Congress: Sceptical and Already on Record
The House of Representatives delivered its own verdict on June 3 — passing a war powers resolution directing Trump to end the Iran war by a 215–208 vote, with four Republicans crossing the aisle. Representative Thomas Massie framed it simply: “People are tired of $5 gallon gas and $6 gallon diesel.”
Al Jazeera described the vote as “a rare pushback against Trump” on foreign policy. Trump dismissed it as a “meaningless vote” taken “right in the middle of my final negotiations.” The Senate — Republican-controlled — has not advanced a matching resolution. But the House vote signals that Trump’s domestic runway for continued military operations is not unlimited.
Senator Lindsey Graham, broadly supportive of the administration’s approach, nonetheless demanded the deal be “presented to Congress for review and approval” and produce something “fundamentally different” from the Obama-era nuclear agreement that Trump himself dismantled in 2018.
Oil Markets: Cautiously Pricing a Deal
The market verdict on Trump’s announcement has been the most immediate barometer of credibility. When Trump cancelled strikes and announced deal progress on June 11, Brent crude lost 4.2% to $89.15 per barrel. On June 12, it fell another 4.4% to $86.45 as reopening hopes held.
CNBC noted that “Trump keeps saying an Iran deal is close — and markets keep believing it” — a pattern that has played out across 37 previous claims with no final agreement. The Dow surged 810 points. Energy stocks fell. The dollar strengthened on safe-haven unwinding.
The mine-clearance problem adds a practical complication. The Strait of Hormuz — mined by Iran’s IRGC and closed since late February — could take up to six months to fully clear, according to initial Pentagon estimates, though officials later disputed that timeline. Britain’s Royal Navy has confirmed it stands ready to assist but will not begin operations until an agreement is formally signed. Every day of mine-clearing delay is a day the oil price relief traders are currently pricing remains theoretical.
The Verdict: Deal or Delay?
Seth Jones at the Center for Strategic and International Studies was measured in his assessment: “There is no reliable evidence that we have a deal, and if there is a deal, it is still not clear if that deal will stick.”
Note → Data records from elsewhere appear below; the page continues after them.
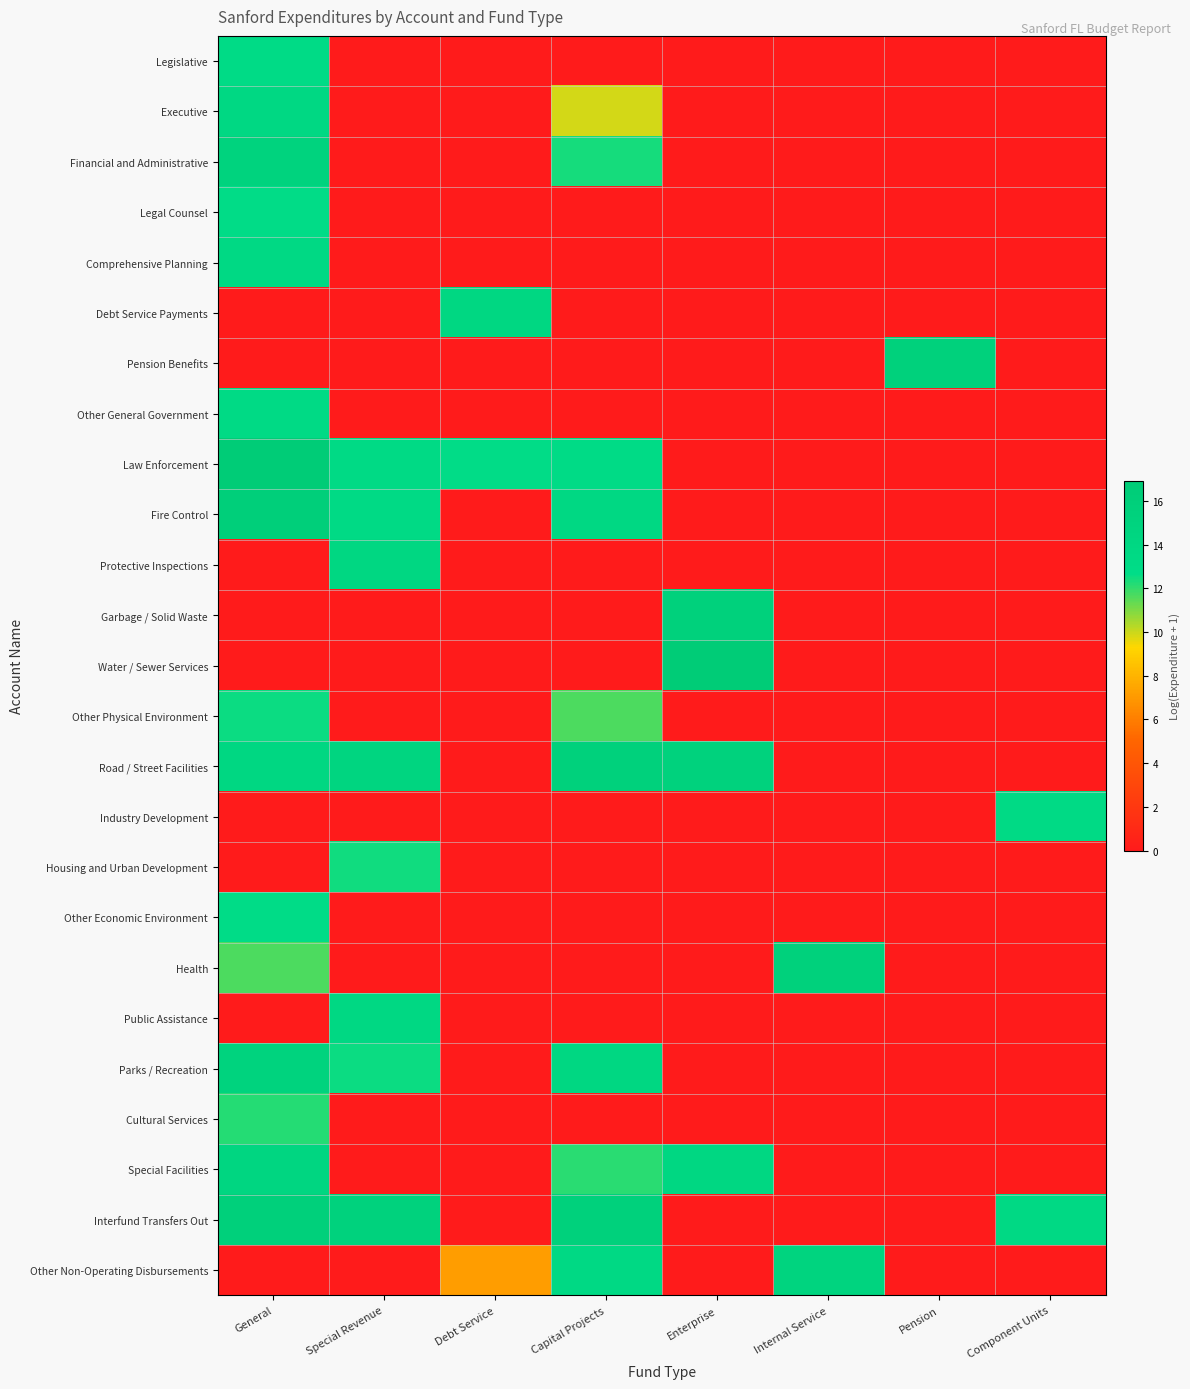

At which category is the sum across all series the highest?

General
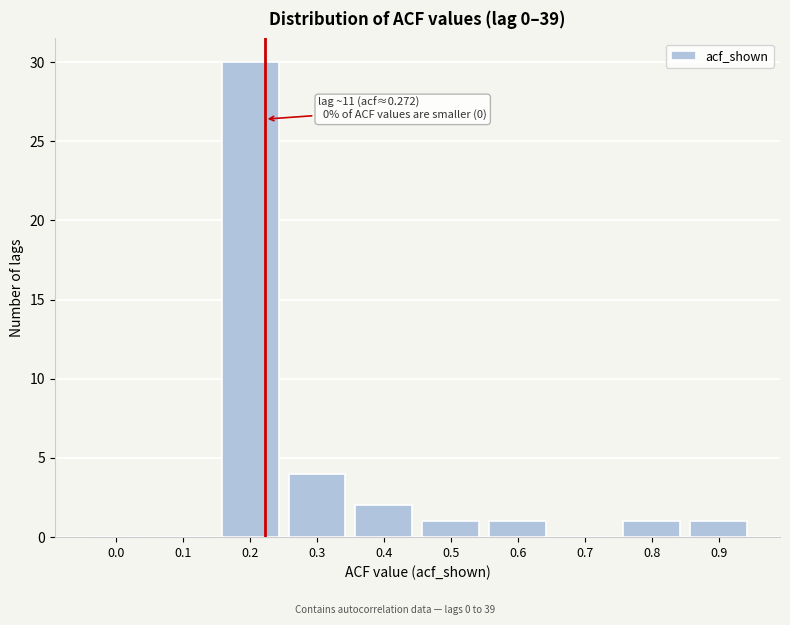

Reading left to right, what are all the values shown in this chart?

0.0=0	0.1=0	0.2=30	0.3=4	0.4=2	0.5=1	0.6=1	0.7=0	0.8=1	0.9=1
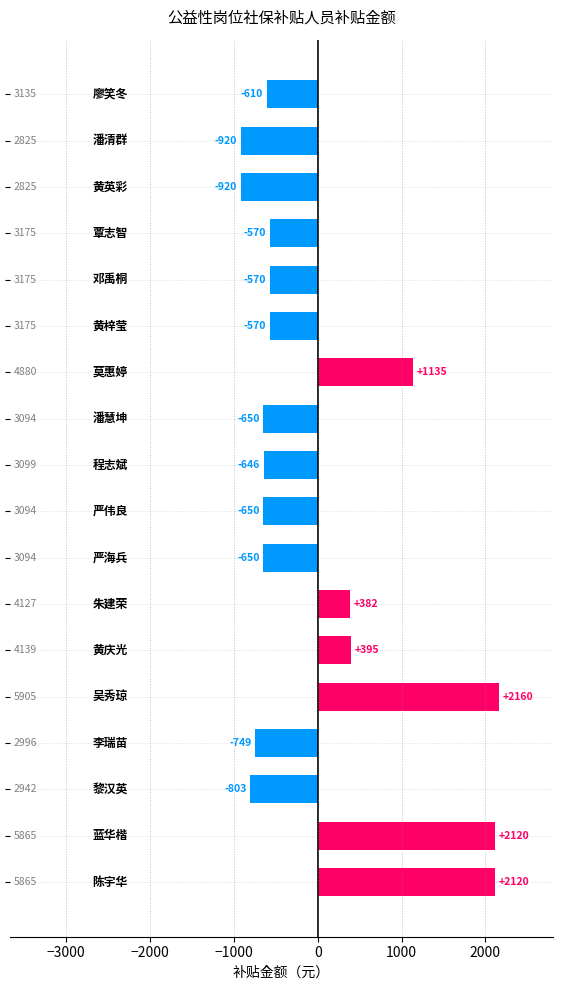

What is the value of the 1st bar from the top?

-610.3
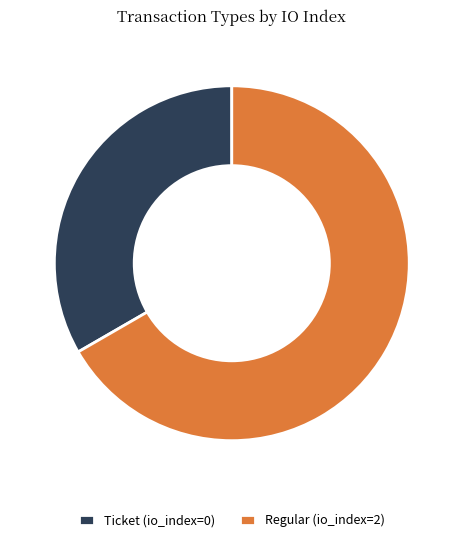

Does any single category account for the majority?

Yes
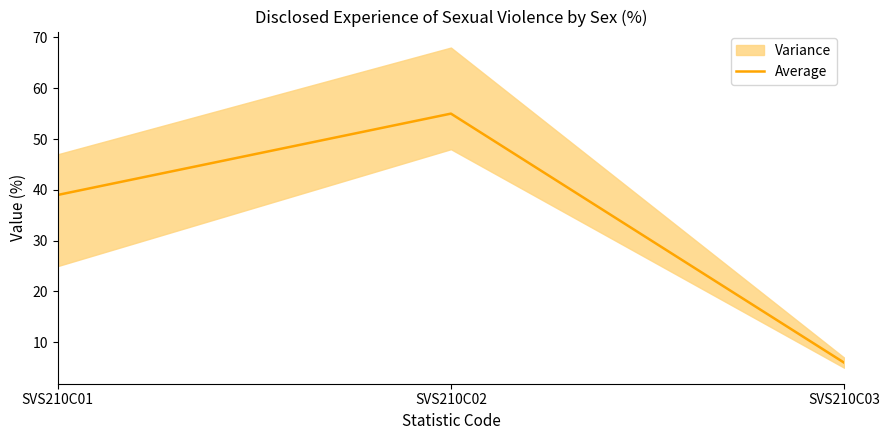

List the labels in order of value, largest first.

SVS210C02, SVS210C01, SVS210C03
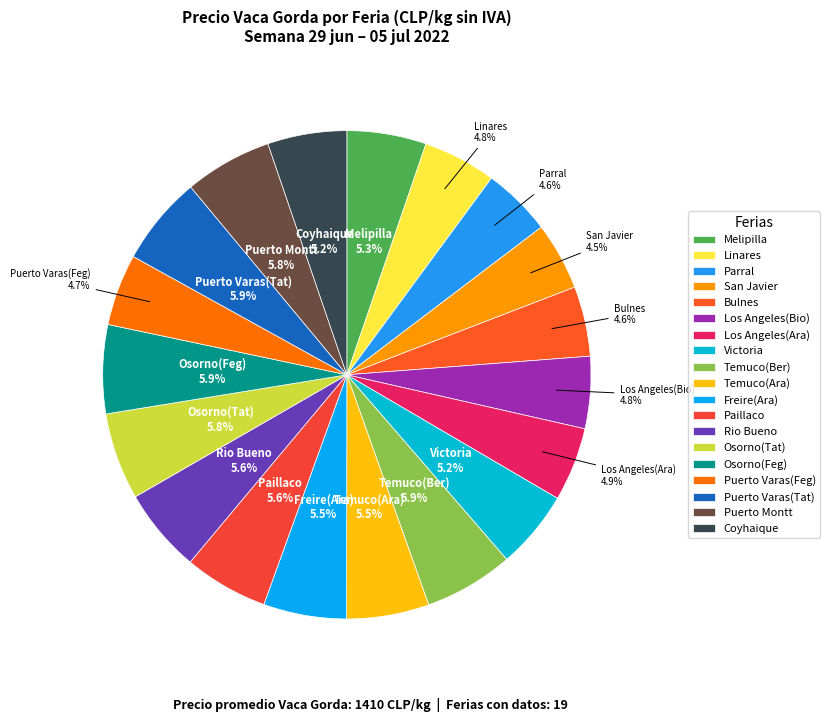

How many slices are in this pie chart?

19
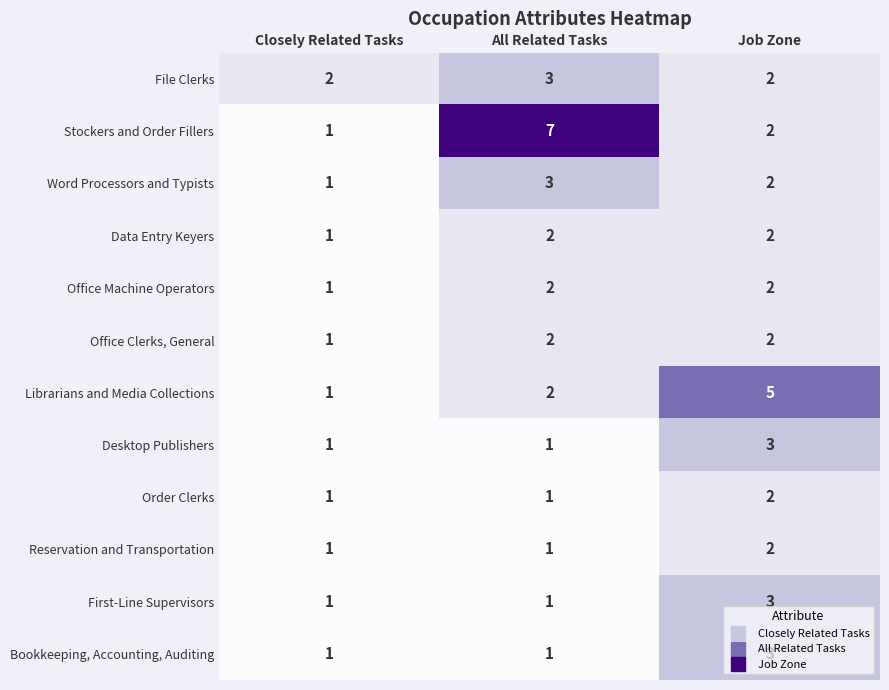

Which series changed the most between Closely Related Tasks and Job Zone?

Librarians and Media Collections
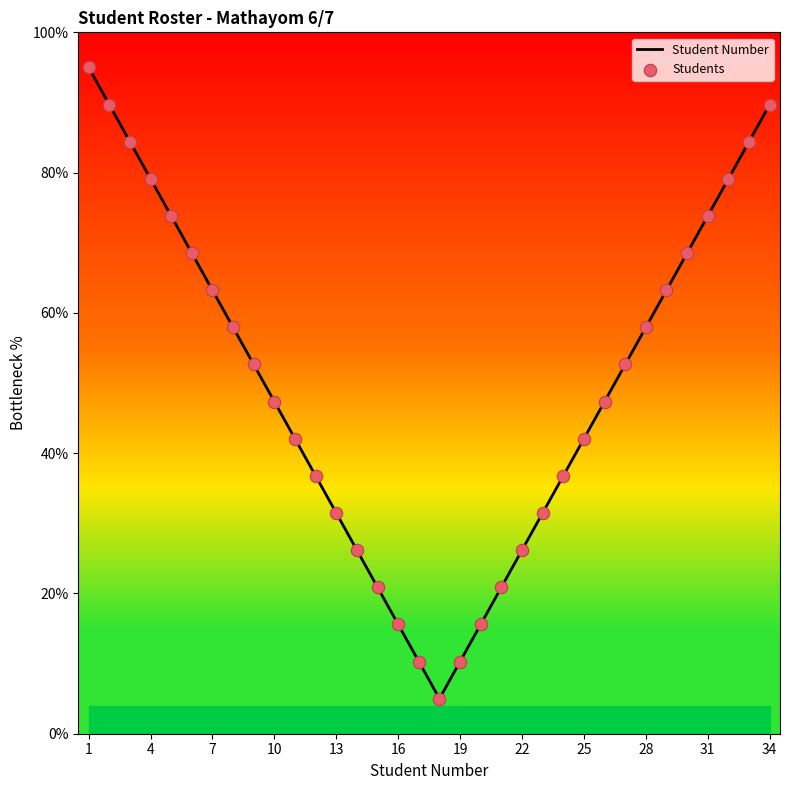

What is the maximum value shown in the chart?

95.0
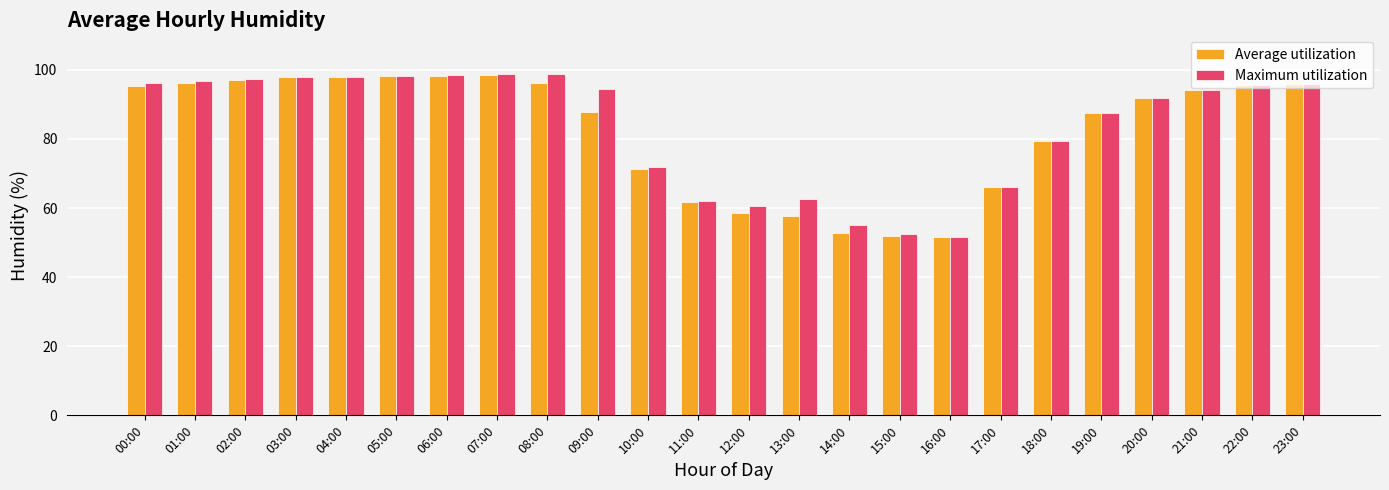

What is the sum of the Maximum utilization values at 17:00 and 15:00?

118.4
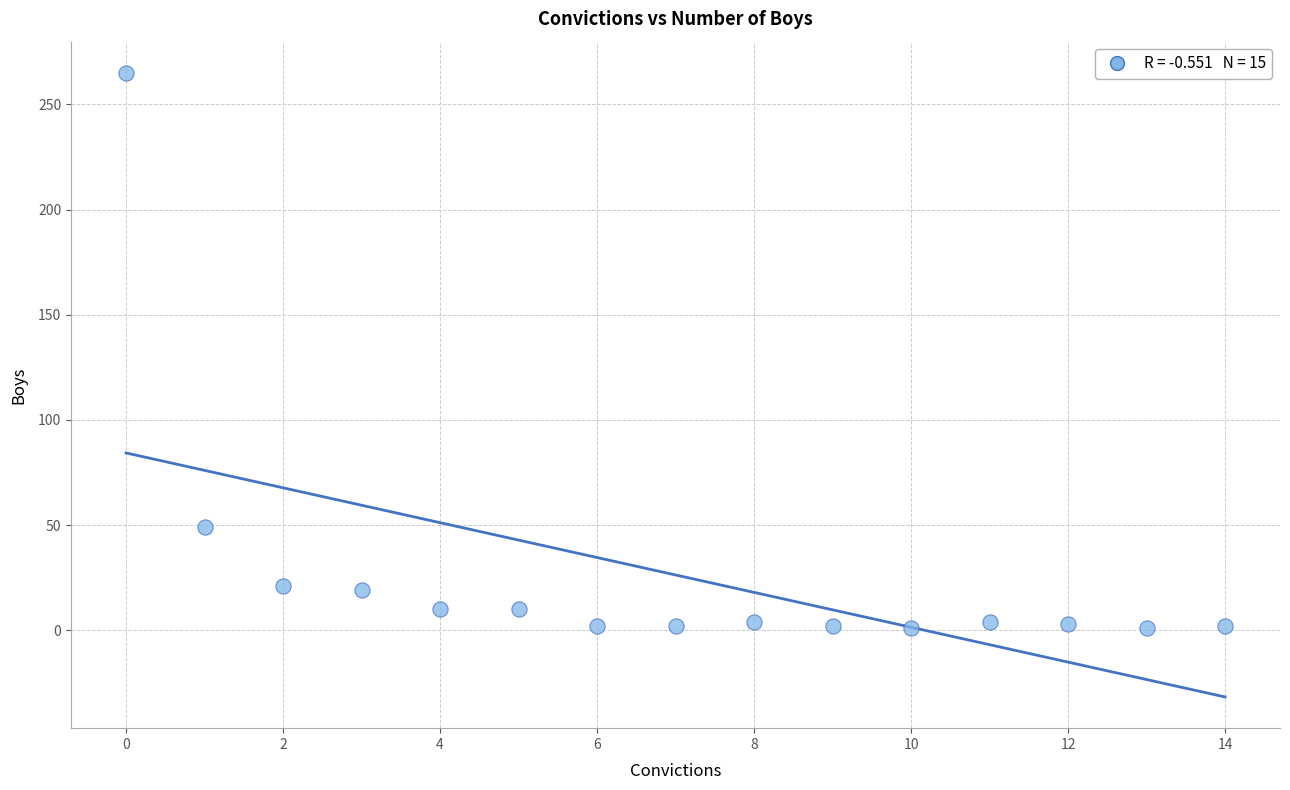

What is the range of Y values (max minus min)?

264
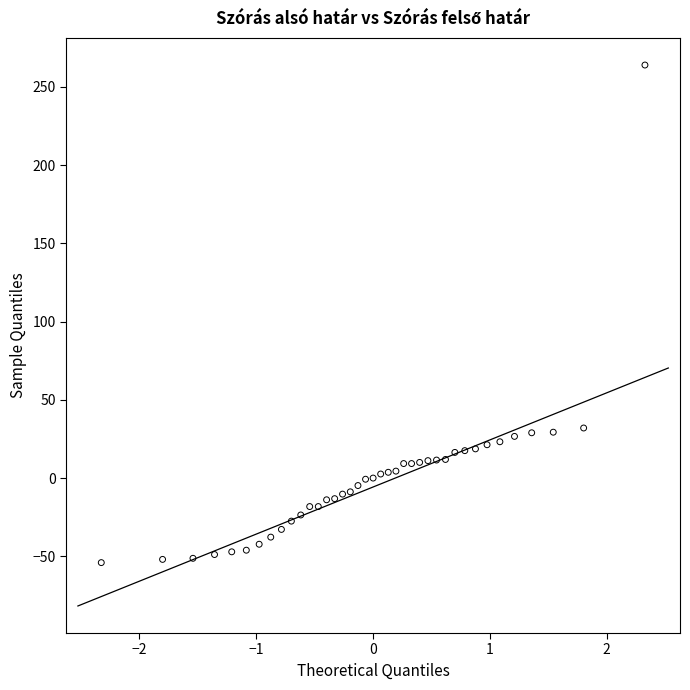

What is the range of Y values (max minus min)?

317.9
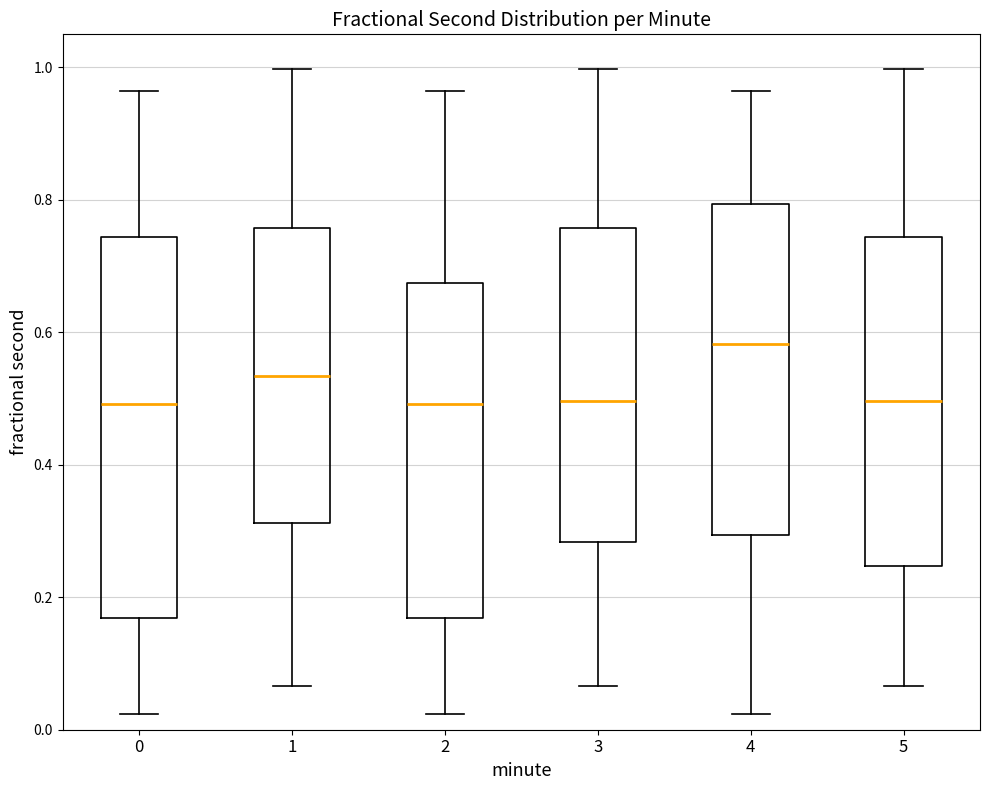

Which box's median line is the highest?

4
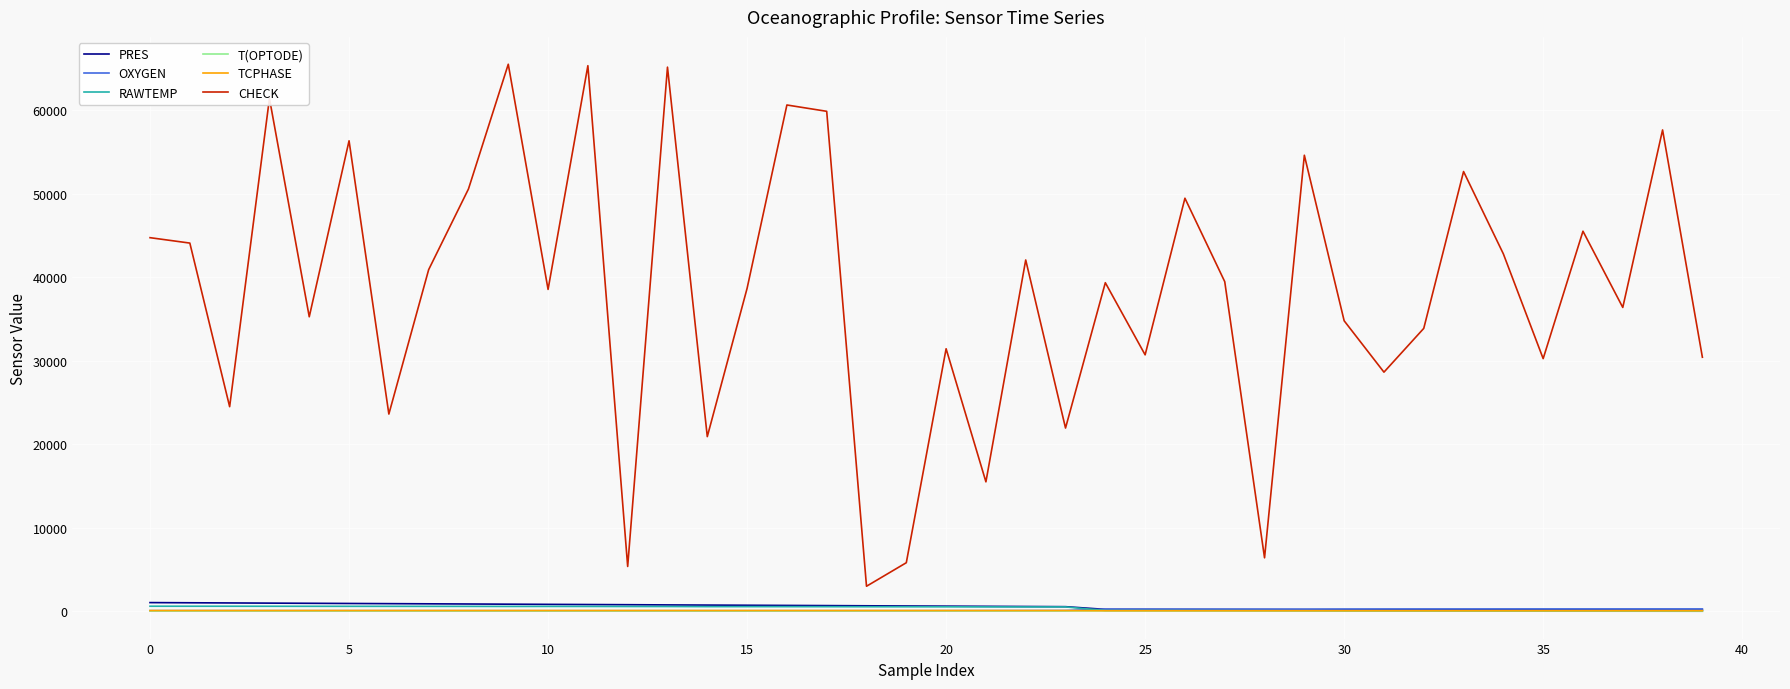

True or false: TCPHASE and CHECK cross at least once.

False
The obstacles are structural. Iran wants sovereignty recognition over the strait and reparations the US has not offered. Israel wants nuclear infrastructure destroyed before any sanctions relief flows. Congress wants a vote it may not get. And the IAEA has just declared Iran non-compliant — precisely the moment the White House wants international bodies to stand aside for diplomacy.
Trump has claimed a deal was days away 37 times. The 38th time may be the one that counts. Or it may be another headline the Iran-US War absorbs and moves past. The Strait of Hormuz — and the world’s oil supply — remains hostage to the answer.